A topic by perons created Aug 18, 2023 Views: 164 Replies: 5
Viewing posts 1 to 6

Hi!
I'm a Godot Developer, and I was trying to optimize my web builds (made with Godot 3.5.2) for itch.io releases. One particular thing I was trying to do was to:
- Zip  the engine  .wasm and game .pck files together, reducing the size of both files.
- User unzips the file on their own browser and loads the game.

It's a really small optimization but I was interested in doing it to understand a bit "how much" I could optimize from my builds. I was able to reach the point in which I could unzip the files and restore the binary blobs in the user browser, but I couldn't figure out how to load the blobs themselves on the Godot engine js bootstrap - itch.io returns an error everytime I try loading a `blob:` generated URL. From what I understood looking into this problem, it seems this is a security config and itch.io simply won't load the blob files from the user browser, but I'm not 100% sure. Have anyone tried doing something similar (loading js blobs on an itch.io game)? Is that even possible?

Thanks!

You already upload game builds as a zip file for browser games. You just zip your files up, itch.io unzips them when someone goes to play it and looks for index.html in it.

Itch unzips the package you sends it, but the user downloads the "raw" files from the package. In particular, I want the user to download one .zip file with the wasm and pck to run the project instead of the wasm and pck themselves, which should be around half the original download size.

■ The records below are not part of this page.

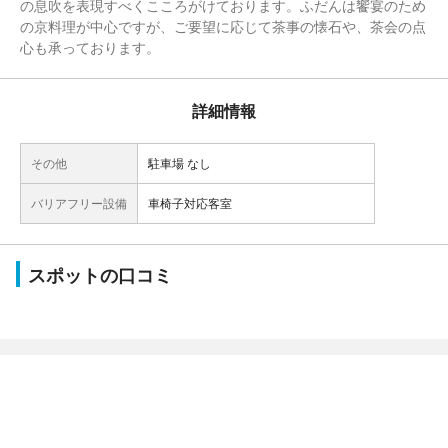
の息吹を表現すべくこころがけております。ふだんは饗宴のため
の京料理が中心ですが、ご要望に応じて茶事の懐石や、茶会の点
心も承っております。
詳細情報
その他
駐車場 なし
バリアフリー設備
車椅子対応客室
スポットの口コミ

As I said, I managed to do exactly this. The problem is running the `blob:` files I get when I unzip on the users browser.

Web server serves the response gzip encoded. Is your additional zip encoding going to save anything significant? I doubt you can get browser to run it the way you want.

Aaah, now I understand (I think). No, in this case it won't save anything significant, if it is already serving the gzipped files. I was using Firefox debugger to check this, but the Networking tab only shows the file request path.